Acara yang mempertemukan industri perjalanan lokal dan anggota pariwisata ini bertujuan untuk memperkuat hubungan dan jaringan antara bisnis di industri perjalanan dan pariwisata.

Biro Pariwisata Taiwan (berpusat di Kuala Lumpur, Malaysia) Direktur Abe Chou menyampaikan presentasi tentang banyak atraksi Taiwan. Ia mencatat sebanyak 11,84 juta pengunjung melakukan perjalanan ke Taiwan tahun lalu.

“Ada empat musim di Taiwan, sehingga orang-orang melihat banyak pemandangan indah di semua musim.  Taiwan juga menawarkan beberapa bentang alam dan geologi, serta jejak makanan yang enak,” ujarnya.

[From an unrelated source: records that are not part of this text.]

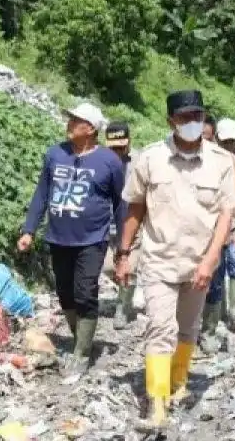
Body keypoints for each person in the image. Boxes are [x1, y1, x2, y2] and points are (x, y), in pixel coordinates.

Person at [116, 90, 235, 428]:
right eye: (184, 118)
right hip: (159, 260)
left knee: (188, 328)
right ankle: (157, 406)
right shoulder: (151, 158)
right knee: (160, 329)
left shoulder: (221, 162)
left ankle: (178, 382)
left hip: (199, 262)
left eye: (197, 116)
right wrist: (124, 253)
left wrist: (210, 261)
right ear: (171, 121)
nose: (192, 123)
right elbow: (135, 208)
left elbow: (226, 216)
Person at [19, 102, 125, 376]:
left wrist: (123, 246)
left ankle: (82, 352)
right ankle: (82, 336)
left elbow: (121, 204)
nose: (68, 124)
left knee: (85, 291)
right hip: (59, 237)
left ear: (90, 129)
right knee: (65, 292)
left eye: (75, 120)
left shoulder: (109, 162)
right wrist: (29, 230)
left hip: (93, 238)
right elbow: (42, 193)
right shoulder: (55, 154)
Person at [199, 118, 235, 349]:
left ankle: (228, 315)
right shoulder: (187, 160)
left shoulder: (233, 162)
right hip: (199, 230)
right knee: (211, 278)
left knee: (230, 267)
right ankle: (205, 325)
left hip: (226, 228)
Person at [104, 120, 138, 329]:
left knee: (130, 267)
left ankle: (123, 308)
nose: (118, 151)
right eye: (113, 147)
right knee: (108, 265)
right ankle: (126, 290)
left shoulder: (139, 162)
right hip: (107, 223)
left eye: (121, 147)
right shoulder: (100, 161)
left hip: (132, 223)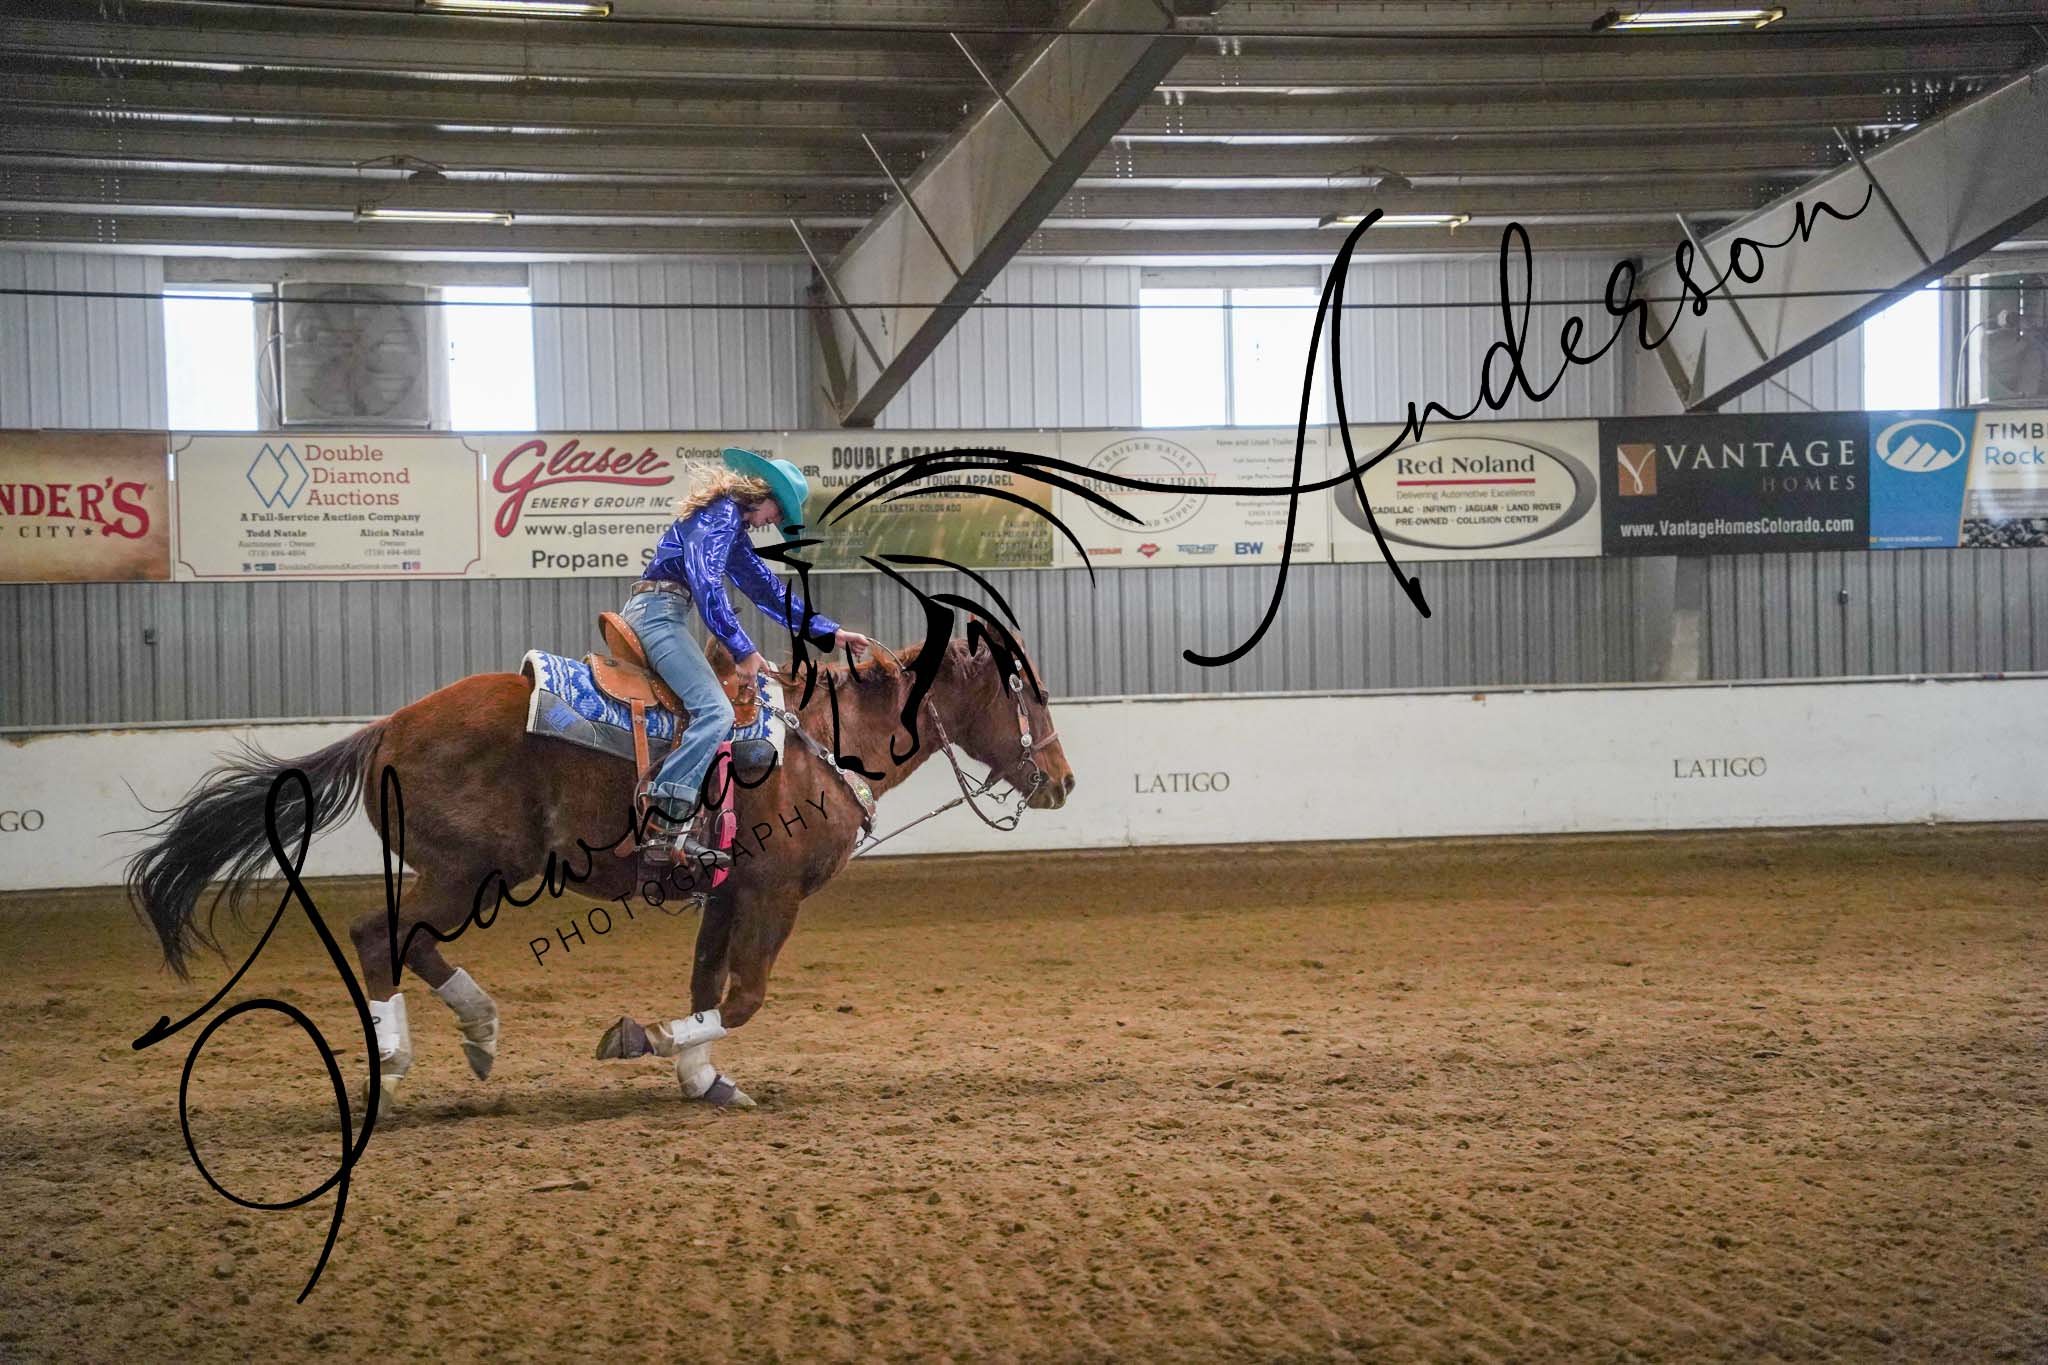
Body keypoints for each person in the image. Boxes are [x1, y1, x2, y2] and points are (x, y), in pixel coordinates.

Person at [624, 447, 869, 864]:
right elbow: (707, 583)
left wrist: (829, 631)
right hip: (658, 616)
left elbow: (766, 589)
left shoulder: (728, 524)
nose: (775, 520)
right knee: (715, 712)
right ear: (763, 493)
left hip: (662, 611)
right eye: (778, 510)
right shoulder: (720, 516)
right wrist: (742, 649)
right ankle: (665, 821)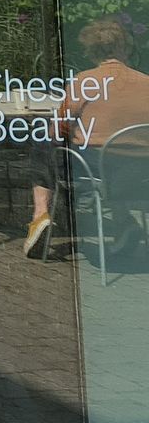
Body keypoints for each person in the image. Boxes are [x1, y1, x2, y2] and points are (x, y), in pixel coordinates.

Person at [25, 17, 149, 257]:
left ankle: (40, 216)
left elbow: (57, 129)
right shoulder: (147, 82)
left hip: (96, 167)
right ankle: (124, 223)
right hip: (141, 168)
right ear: (125, 47)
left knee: (44, 145)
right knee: (116, 156)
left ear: (91, 51)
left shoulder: (85, 81)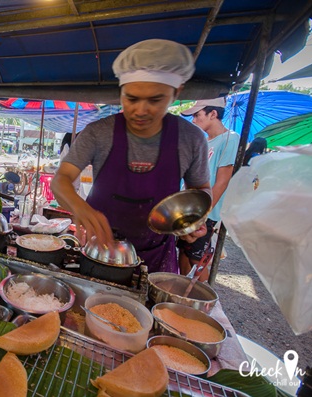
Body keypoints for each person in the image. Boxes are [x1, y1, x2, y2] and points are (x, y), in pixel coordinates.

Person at [51, 39, 211, 274]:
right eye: (131, 98)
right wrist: (81, 208)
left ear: (176, 93)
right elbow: (61, 179)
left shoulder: (191, 139)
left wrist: (193, 221)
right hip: (100, 252)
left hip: (156, 257)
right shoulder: (98, 132)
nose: (140, 110)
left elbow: (201, 189)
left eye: (155, 100)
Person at [178, 97, 241, 280]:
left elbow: (222, 182)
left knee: (196, 259)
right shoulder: (204, 141)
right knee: (183, 252)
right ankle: (181, 295)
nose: (194, 120)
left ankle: (201, 300)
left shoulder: (229, 139)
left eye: (198, 115)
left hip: (206, 212)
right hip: (189, 208)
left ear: (213, 114)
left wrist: (202, 215)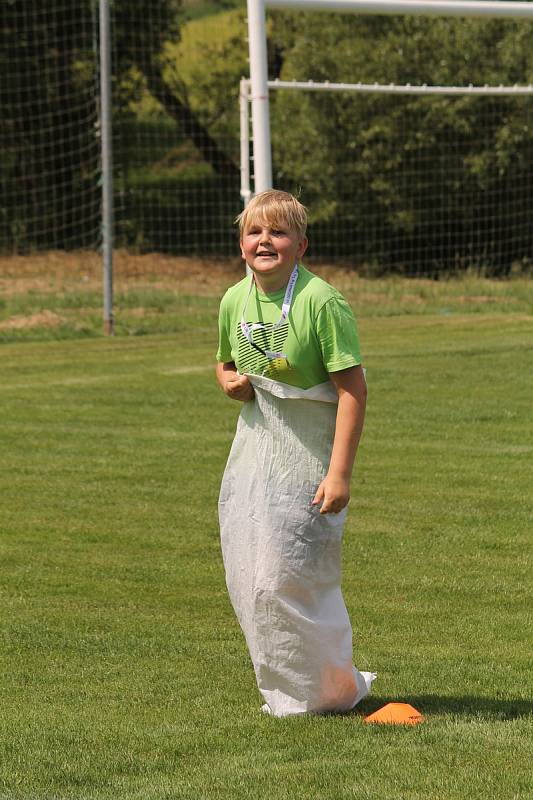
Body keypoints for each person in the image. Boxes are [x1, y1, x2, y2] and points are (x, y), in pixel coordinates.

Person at [216, 189, 375, 717]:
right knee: (248, 575)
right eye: (255, 232)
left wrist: (339, 475)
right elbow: (224, 363)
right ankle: (290, 691)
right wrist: (231, 384)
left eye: (278, 232)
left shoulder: (322, 303)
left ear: (300, 245)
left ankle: (331, 689)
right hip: (256, 448)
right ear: (241, 245)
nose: (266, 240)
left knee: (291, 574)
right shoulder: (234, 300)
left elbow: (353, 390)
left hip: (308, 452)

Di Taiwan terdapat banyak tempat-tempat menarik bagi wisatawan termasuk area pembuatan payung dari kertas minyak, kuil kaca, sepeda kereta api, kota kecil bertele-tele, Teater Nasional Taichung, Universitas Tunghai, serta Museum Seni Rakyat Lukang. Selain itu ada pula Perkebunan Qingjing, Kubah Lampu, Museum Chimei, Gunung Liushishi, Luye Plateau, Taroko Ngarai, pasar malam, surga belanja, dan 24 taman hiburan di Taiwan.

Menurut peringkat Global Muslim Travel Index 2019 yang dirilis oleh Crescent Rating Mastercard, Taiwan menempati peringkat ketiga yang paling ramah-muslim di antara anggota yang bukan anggota Organisasi Kerjasama Islam (OKI).